The hearing was re-listed with expedition by their Lordships on 7th May. The panel consisted of Lord Bingham, Lord Nicholls, Lord Hoffmann, Lord Hutton, and Lord Rodger.
Sir Sydney Kentridge, again for the appellants, submitted that the cases were closely comparable to McGhee v National Coal Board 1973 1 WLR 1, and that justice required that the Appeals be allowed. The Respondents relied upon Lord Bridge’s formulation in the case of Wilsher v Essex Health Authority 1988 AC 1074, to the effect that the McGhee decision “laid down no new principle of law.” They argued that McGhee had to be explained in terms of a material contribution to a cumulative condition and did not apply to an indivisible condition such as mesothelioma. Neither side suggested time-exposed or proportionate liability. The Respondents’ counsel described the cases as “all or nothing.”
Within hours of the hearing ending, their Lordships announced that a decision would be given on 16 May 2002, and reasons would be given at a later date. As of writing, we do not have the reasons.
The decision given on 16 May was that the five Law Lords upheld the victims’ appeals unanimously, and the Court of Appeal decision was set aside. It is necessary to speculate that their Lordships considered that in industrial disease cases in which the agent (here asbestos) causing the injury was known, but the precise mechanism of how it causes the injury is not understood, then the epidemiological and medical approach of treating a material increase in risk as a material contribution to cause, is the correct one. The evidence in these cases was that anyone who had worked with asbestos and experienced substantial exposure had their risk of contracting the disease increased by up to one thousand times.
Apart from the English and Scottish authorities, we had researched American, Australian and Canadian authorities. In this respect, we owe much to our Australian colleagues, Turner Freeman & Co., who had been at the forefront of earlier asbestos disease causation battles in the Australian courts.

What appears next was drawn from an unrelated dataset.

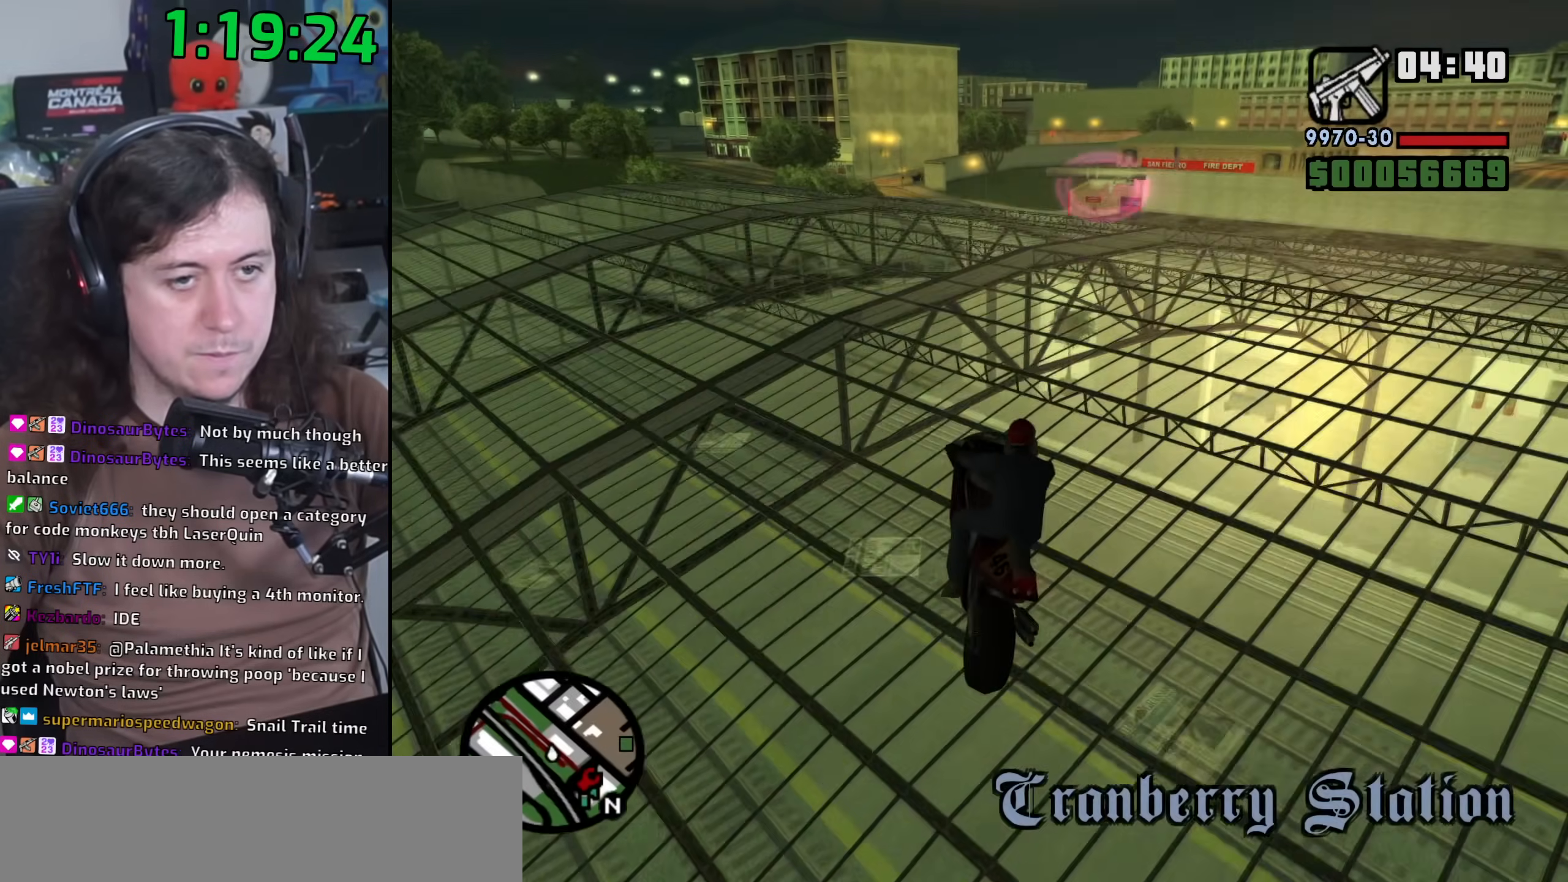
{"keys": ["s"], "mouse": [], "events": [[217, "space", "down"], [317, "space", "up"], [367, "d", "up"], [433, "s", "down"]]}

Their Lordships called in addition for European authorities. We obtained the impression that they would regard it as undesirable if the law applicable to a British factory was, for example, different from the law applicable to a factory in Holland. European codes of authority, on the whole, supported the principle of finding two or more wrongdoers liable to compensate a victim in a situation in which either or any of them might have caused the injury, and therefore supported the “material increase in risk” approach to causation.
Estimates of the cost of this decision to the insurance industry have varied widely. The ABI estimate of up to £200m a year payable in total mesothelioma compensation claims is probably correct.
Several hundred cases have been halted for more than a year. Many people will have died during this time. This is the most regrettable part of this history. We hope that it will now be possible to settle most of these claims.